As March draws to a close, we look back at Women’s History Month, and find out why it is important that we celebrate women’s history.
“I read (history) a little as a duty, but it tells me nothing that does not either vex or weary me. The quarrels of popes and kings, with wars and pestilences, in every page; the men all so good for nothing, and hardly any women at all – it is very tiresome: and yet I often think it odd that it should be so dull, for a great deal of it must be invention. The speeches that are put in heroes’ mouths, their thoughts and designs – the chief of all this must be invention, and invention is what delights me in other books”.
This quote is from Catherine Morland, the heroine of Northanger Abbey, which is my absolute favourite book by Jane Austen (1775-1817). Austen is a famous British novelist who also wrote Pride & Prejudice and Emma. This is also my favourite quote ever from a book because I love history but it’s incredibly boring when it’s just about men fighting with each other over who gets to be king or pope.
I love March because the entire month is dedicated to celebrating women’s history. Women’s History Month isn’t just about learning of famous queens like Queen Elizabeth I or empresses like Catherine the Great of Russia but about recognising the rebellious women who’ve changed history like Joan of Arc, who dressed as a man and led the French to victory against the English. This was despite the fact that Joan had no real military training and girls were most definitely not allowed to dress like men. Or, lead armies.

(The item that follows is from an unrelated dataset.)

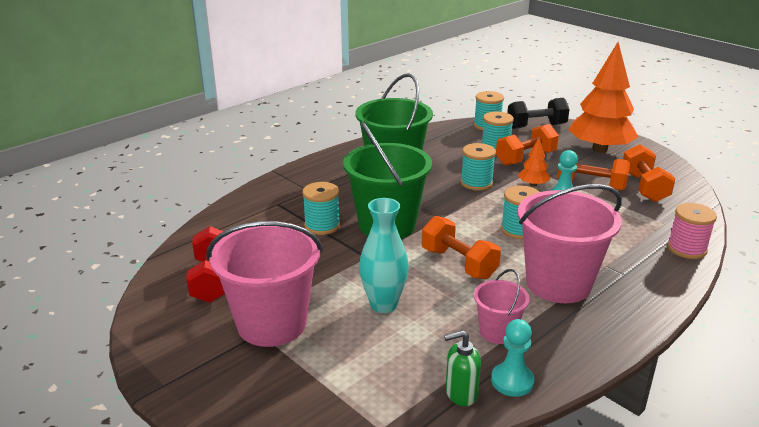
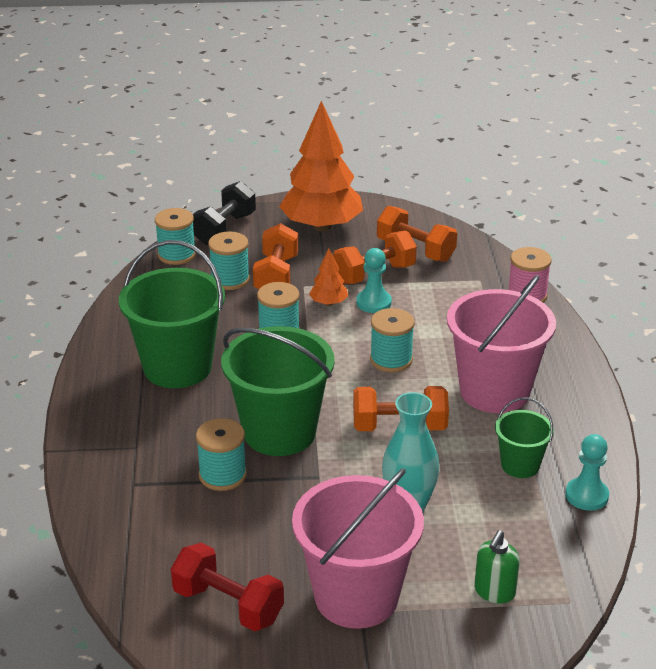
camera: 50 degrees left, 5 degrees up
green soap dispenser [444,330,481,406] -> green soap dispenser moved to [474,530,520,603]
pink bucket [474,269,530,344] -> green bucket [495,397,554,478]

It’s about learning the real history of women – not the kind that is taught in history books, like the life of Rosa Parks, Parks is known for ‘starting’ the Civil Rights movement in Montgomery, Alabama in the United States as she chose to sit down on a seat in a bus that a white person wanted. After the end of slavery in America ended in 1865 following a civil war, the federal government and individual states created a series of laws (known as Jim Crow) which insisted that Black people were still worth less than white people and which prevented them from sharing bathrooms and water fountains. They couldn’t even attend the same schools and schools for Black children didn’t get any tax money. This meant they struggled with few resources. Many children were then forced to leave school early to work to help feed their families.
On December 1. 1955, Rosa Parks, who was 42 at the time, refused to stand up on a bus to give her seat to a white person. Parks name appears in lots of history books, including ones written for children but all of them list her as a “simple seamstress”. Parks was working as tailor’s assistant in a department store at the time, but she wasn’t just a tired woman who sat down on a bus, as the Horrible Histories music video suggests.
Rosa Parks was a civil rights activist for more than 20 years at this point. Her decision to refuse to get up was spur-of-the-moment but it was one made knowing full well that she would be arrested for it. By dismissing Parks’s work as a civil rights activist, we ignore who truly amazing and brave Parks was. Parks wasn’t just a woman who sat on a bus. She was an amazing woman and brave woman who fought for the rights of Black people.
Women’s History Month is also about learning the names of famous women inventors and scientists who’ve been erased from history. My favourite story about the erasure of women’s history in science is about Hedy Lamarr.
Lamarr was a very famous actress in the 1930s and 1940s. During the Second World War (1938-1945), Lamarr and her partner George Antheil got a patent on a “secret communication system”. Legend has it that the American generals told Lamarr she should concentrate on looking pretty in movies and ignored the plans. Several decades later, that patent is now the basis of GPS, Wi-Fi, and Bluetooth technology. Without Lamarr, you wouldn’t be able to use the internet on phones and ipads. Lamarr invented other things as well but never got the credit she deserved when she was alive.
Lots of women scientists get ignored or dismissed: James Watson and Francis Crick won a Nobel prize for discovering the double helix shape of DNA, but it was years before they acknowledged that they never would have done it without the work of Rosalind Franklin. Mary Tharpe, who was the first person to map the ocean floor to show that it wasn’t flat but full of underwater mountains, valleys, and volcanoes, was ignored and belittled because she was a woman.
Until today, I had no idea that the first person to discover that sex differences in animals (including human animals!) was due to chromosomes, which are the tiny thread like part which lives in cells that make up every living thing was a woman called Dr. Nettie Stevens.
Women’s History Month is essential so we can celebrate and learn about all the amazing women who’ve changed the world.
I celebrate Women’s History Month by reading biographies of women: Rosa Parks, Joan of Arc, Elizabeth of York (the first Tudor Queen), Empress Dowager Cixi, and Olga, Tatiana, Maria and Anastasia Romanov (Grand Duchesses of Russia). Who will you be reading?